Les époux Saint-Arroman avaient vendu aux enchères un tableau attribué à l'école des Carrache pour un prix modeste. Après la vente, le musée du Louvre a exercé son droit de préemption, considérant que le tableau était en réalité une oeuvre de Nicolas Poussin, valant considérablement plus.
Les vendeurs ont demandé la nullité de la vente pour erreur sur la substance de la chose vendue. La cour d'appel avait rejeté la demande. Un pourvoi en cassation a été formé.
Les vendeurs demandaient la nullité de la vente en invoquant une erreur sur une qualité substantielle du tableau (son authenticité). L'acheteur (le musée) opposait que l'attribution était incertaine au moment de la vente.
L'erreur sur l'authenticité d'une oeuvre d'art constitue-t-elle une erreur sur la substance de la chose vendue justifiant la nullité du contrat ?

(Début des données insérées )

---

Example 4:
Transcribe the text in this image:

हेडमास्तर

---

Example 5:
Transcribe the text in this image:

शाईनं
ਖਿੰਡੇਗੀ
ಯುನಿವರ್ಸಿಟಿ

La Cour de cassation a cassé l'arrêt et jugé que l'erreur sur l'authenticité d'une oeuvre d'art constitue bien une erreur sur une qualité substantielle de la chose, de nature à vicier le consentement et entraîner la nullité de la vente.
Cet arrêt illustre l'erreur sur les qualités substantielles (ancien art. 1110, devenu art. 1132-1133 C. civ.) : l'authenticité d'une oeuvre d'art est une qualité déterminante du consentement. Il a donné lieu à un célèbre dialogue des juges avec la cour de renvoi (Versailles) et un second pourvoi (1983).